Challenges have always encouraged me, rather than set me back. Some early lessons in life came from my immediate family, and these lessons have proved to be invaluable in the larger context of life – personal as well as professional.
Childhood was fun for us, but challenging for my parents who aspired and worked extremely hard to provide us a decent education. Though we stayed in a small house and had economic limitations, our parents ensured that our ambitions and aspirations were never suppressed. I have been fortunate to have parents who were forward looking and wanted to ensure that their children got educated in an English-medium school – even while realizing that it would impact their financial condition in a huge way. I was a little above average student academically, and Geography, Science and Maths were some of my favorite subjects.
My first big lesson in life came from none other than my mother – perhaps that’s one reason why the role of a mother is so important in a child’s life – as thoughts of your mother shape your life and your future too. Early on in life, I used to observe how my mother used to manage everything in the house with limited financial resources. I always used to observe how brilliantly she used to manage within the limited resources she had. This changed my thought process completely, and even today, when I am presented with a problem or a challenge, I look at how I can make the best out the constraints that are in front of me. ‘Doing more with less’ was a mantra I learnt from my mother years back, though today, this is a common mantra often repeated by management gurus.

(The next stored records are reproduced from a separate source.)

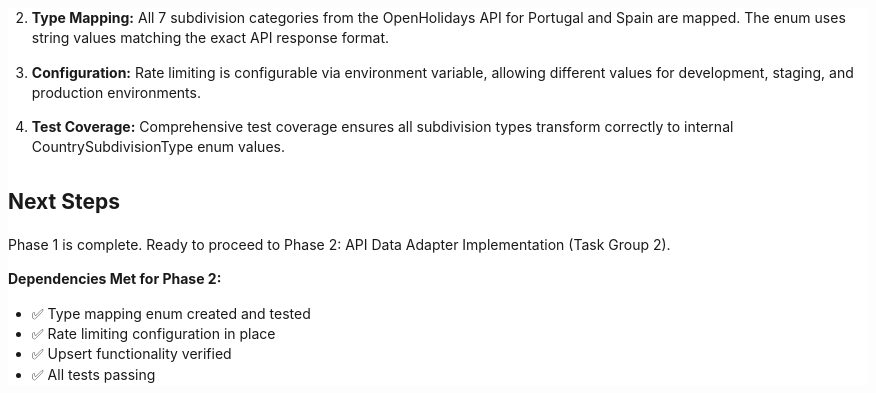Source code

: 2. **Type Mapping:** All 7 subdivision categories from the OpenHolidays API for Portugal and Spain are mapped. The enum uses string values matching the exact API response format.

3. **Configuration:** Rate limiting is configurable via environment variable, allowing different values for development, staging, and production environments.

4. **Test Coverage:** Comprehensive test coverage ensures all subdivision types transform correctly to internal CountrySubdivisionType enum values.

## Next Steps

Phase 1 is complete. Ready to proceed to Phase 2: API Data Adapter Implementation (Task Group 2).

**Dependencies Met for Phase 2:**
- ✅ Type mapping enum created and tested
- ✅ Rate limiting configuration in place
- ✅ Upsert functionality verified
- ✅ All tests passing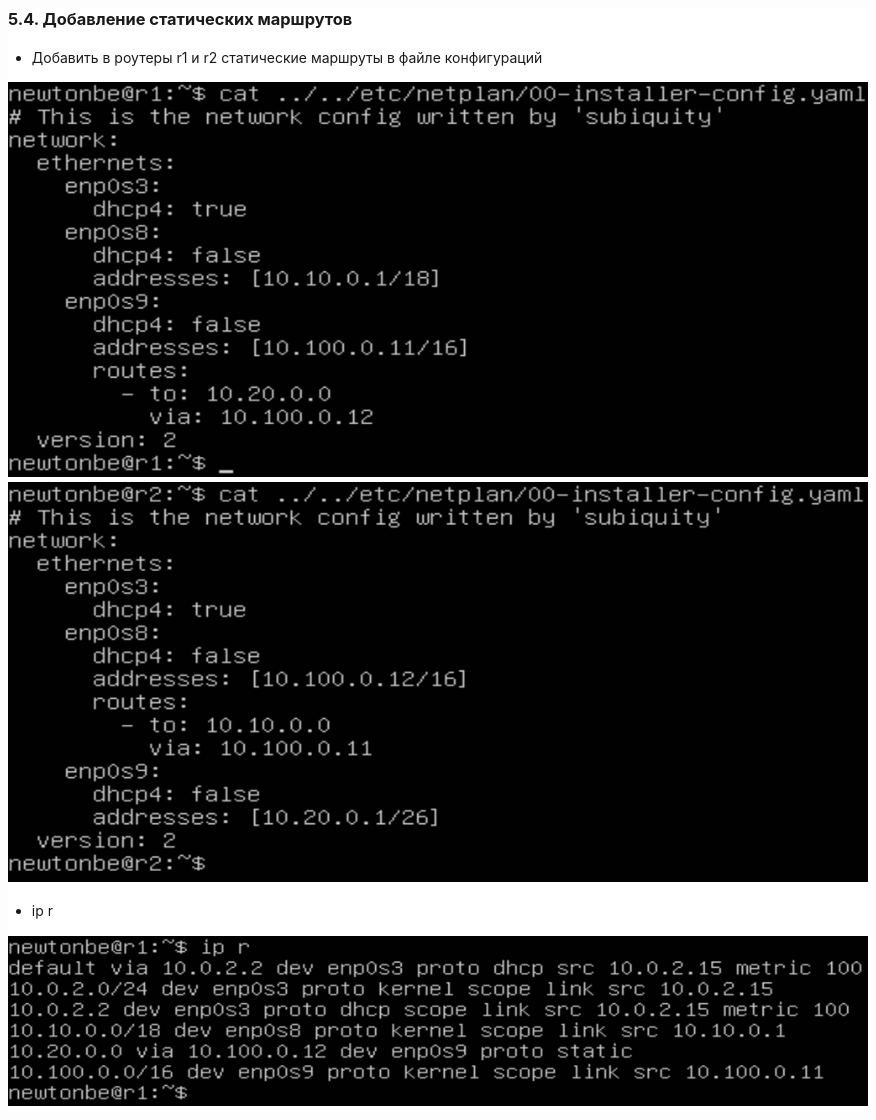 ### 5.4. Добавление статических маршрутов

- Добавить в роутеры r1 и r2 статические маршруты в файле конфигураций

![photo](../misc/images/5.4.1.png)
![photo](../misc/images/5.4.2.png)

- ip r

![photo](../misc/images/5.4.3.png)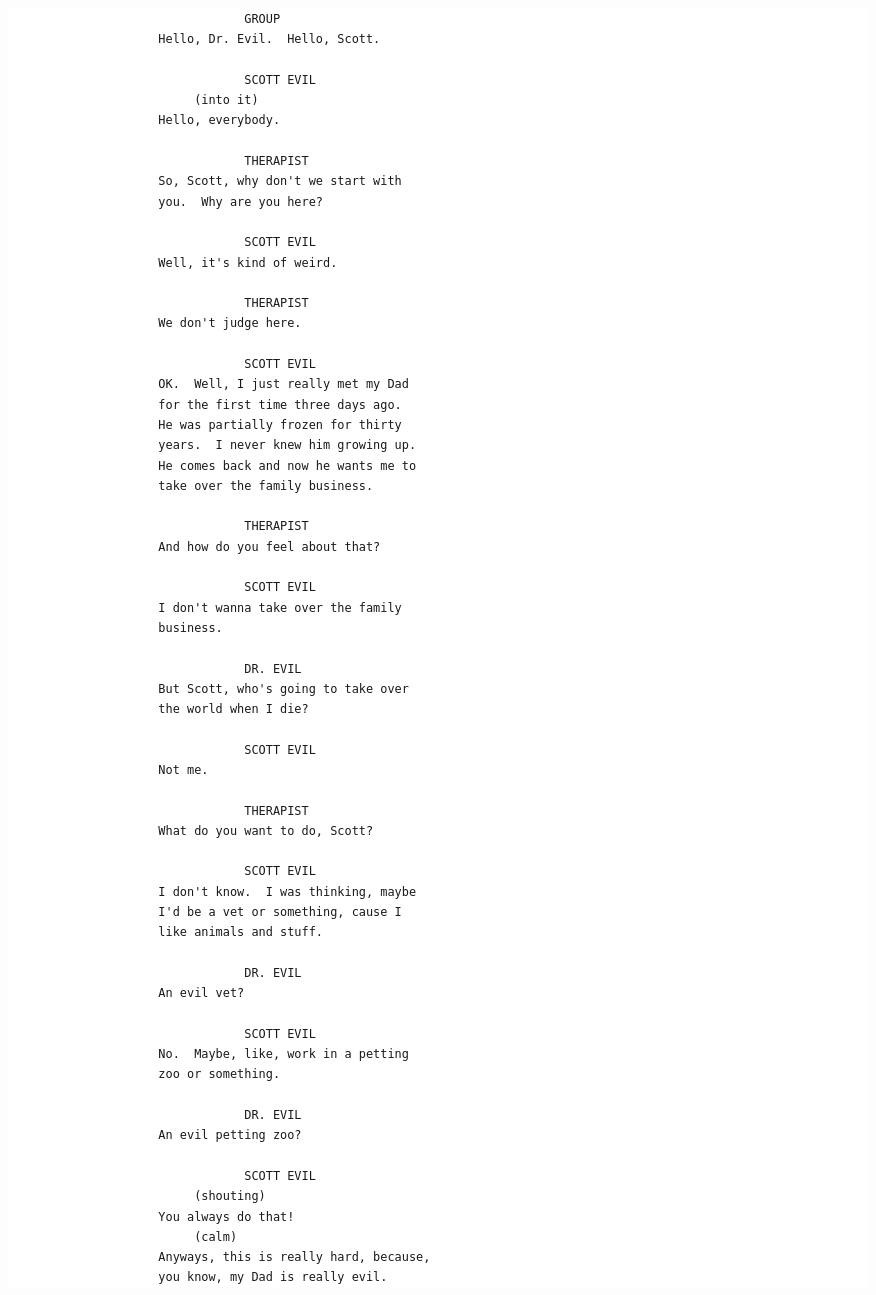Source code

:                                      GROUP
                         Hello, Dr. Evil.  Hello, Scott.

                                     SCOTT EVIL
                              (into it)
                         Hello, everybody.

                                     THERAPIST
                         So, Scott, why don't we start with 
                         you.  Why are you here?

                                     SCOTT EVIL
                         Well, it's kind of weird.

                                     THERAPIST
                         We don't judge here.

                                     SCOTT EVIL
                         OK.  Well, I just really met my Dad 
                         for the first time three days ago.  
                         He was partially frozen for thirty 
                         years.  I never knew him growing up.  
                         He comes back and now he wants me to 
                         take over the family business.

                                     THERAPIST
                         And how do you feel about that?

                                     SCOTT EVIL
                         I don't wanna take over the family 
                         business.

                                     DR. EVIL
                         But Scott, who's going to take over 
                         the world when I die?

                                     SCOTT EVIL
                         Not me.

                                     THERAPIST
                         What do you want to do, Scott?

                                     SCOTT EVIL
                         I don't know.  I was thinking, maybe 
                         I'd be a vet or something, cause I 
                         like animals and stuff.

                                     DR. EVIL
                         An evil vet?

                                     SCOTT EVIL
                         No.  Maybe, like, work in a petting 
                         zoo or something.

                                     DR. EVIL
                         An evil petting zoo?

                                     SCOTT EVIL
                              (shouting)
                         You always do that!
                              (calm)
                         Anyways, this is really hard, because, 
                         you know, my Dad is really evil.
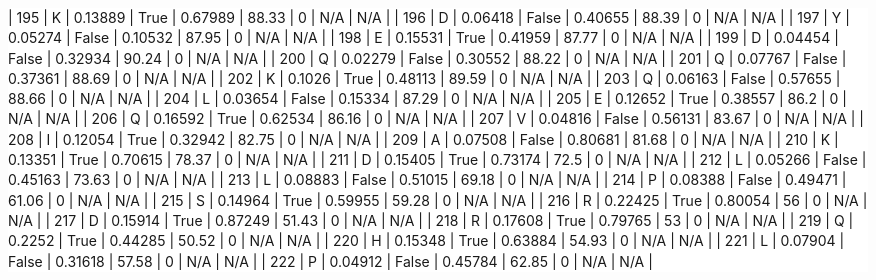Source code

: |   195 | K    |         0.13889 | True      |                          0.67989 |                 88.33 |         0     | N/A                        | N/A                                                   |
|   196 | D    |         0.06418 | False     |                          0.40655 |                 88.39 |         0     | N/A                        | N/A                                                   |
|   197 | Y    |         0.05274 | False     |                          0.10532 |                 87.95 |         0     | N/A                        | N/A                                                   |
|   198 | E    |         0.15531 | True      |                          0.41959 |                 87.77 |         0     | N/A                        | N/A                                                   |
|   199 | D    |         0.04454 | False     |                          0.32934 |                 90.24 |         0     | N/A                        | N/A                                                   |
|   200 | Q    |         0.02279 | False     |                          0.30552 |                 88.22 |         0     | N/A                        | N/A                                                   |
|   201 | Q    |         0.07767 | False     |                          0.37361 |                 88.69 |         0     | N/A                        | N/A                                                   |
|   202 | K    |         0.1026  | True      |                          0.48113 |                 89.59 |         0     | N/A                        | N/A                                                   |
|   203 | Q    |         0.06163 | False     |                          0.57655 |                 88.66 |         0     | N/A                        | N/A                                                   |
|   204 | L    |         0.03654 | False     |                          0.15334 |                 87.29 |         0     | N/A                        | N/A                                                   |
|   205 | E    |         0.12652 | True      |                          0.38557 |                 86.2  |         0     | N/A                        | N/A                                                   |
|   206 | Q    |         0.16592 | True      |                          0.62534 |                 86.16 |         0     | N/A                        | N/A                                                   |
|   207 | V    |         0.04816 | False     |                          0.56131 |                 83.67 |         0     | N/A                        | N/A                                                   |
|   208 | I    |         0.12054 | True      |                          0.32942 |                 82.75 |         0     | N/A                        | N/A                                                   |
|   209 | A    |         0.07508 | False     |                          0.80681 |                 81.68 |         0     | N/A                        | N/A                                                   |
|   210 | K    |         0.13351 | True      |                          0.70615 |                 78.37 |         0     | N/A                        | N/A                                                   |
|   211 | D    |         0.15405 | True      |                          0.73174 |                 72.5  |         0     | N/A                        | N/A                                                   |
|   212 | L    |         0.05266 | False     |                          0.45163 |                 73.63 |         0     | N/A                        | N/A                                                   |
|   213 | L    |         0.08883 | False     |                          0.51015 |                 69.18 |         0     | N/A                        | N/A                                                   |
|   214 | P    |         0.08388 | False     |                          0.49471 |                 61.06 |         0     | N/A                        | N/A                                                   |
|   215 | S    |         0.14964 | True      |                          0.59955 |                 59.28 |         0     | N/A                        | N/A                                                   |
|   216 | R    |         0.22425 | True      |                          0.80054 |                 56    |         0     | N/A                        | N/A                                                   |
|   217 | D    |         0.15914 | True      |                          0.87249 |                 51.43 |         0     | N/A                        | N/A                                                   |
|   218 | R    |         0.17608 | True      |                          0.79765 |                 53    |         0     | N/A                        | N/A                                                   |
|   219 | Q    |         0.2252  | True      |                          0.44285 |                 50.52 |         0     | N/A                        | N/A                                                   |
|   220 | H    |         0.15348 | True      |                          0.63884 |                 54.93 |         0     | N/A                        | N/A                                                   |
|   221 | L    |         0.07904 | False     |                          0.31618 |                 57.58 |         0     | N/A                        | N/A                                                   |
|   222 | P    |         0.04912 | False     |                          0.45784 |                 62.85 |         0     | N/A                        | N/A                                                   |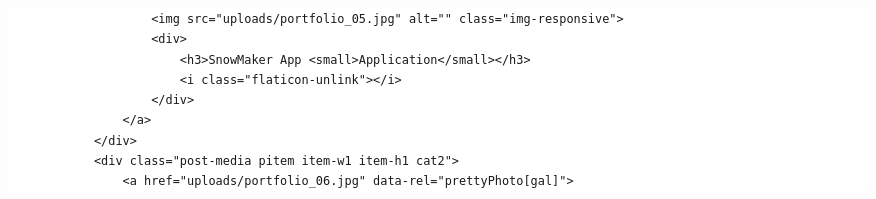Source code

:                         <img src="uploads/portfolio_05.jpg" alt="" class="img-responsive">
                        <div>
                            <h3>SnowMaker App <small>Application</small></h3>
                            <i class="flaticon-unlink"></i>
                        </div>
                    </a>
                </div>
                <div class="post-media pitem item-w1 item-h1 cat2">
                    <a href="uploads/portfolio_06.jpg" data-rel="prettyPhoto[gal]">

DR or Disaster Recovery may be an often repeated term in management circles, and even a regulation today – but my first understanding of a DR plan came from my mother. Contingency planning came naturally to my mother, who used to always reserve and keep a backup from the minimal resources she used to have at her disposal. I also learnt some early lessons in ‘contingency planning’ from my mother, who used to make traditional savories at home to earn some extra money. This money proved to be useful for emergency purposes. I would observe and participate in preparing the same, even today whenever I feel stressed, I take to cooking to de-stress myself.
Music in the genes
We come from a family of musicians. My grandfather was a musician, and my father wanted me to be a tabla player. I started early and was well versed with playing tabla at the age of 9. I have played tabla with well-known Ghazal singers. As Indian music is all about improvisation and creativity, this helped me to ingrain a value of innovation and improvisation in whatever I do. I always feel that there is a better way to do things — one has to just discover the same.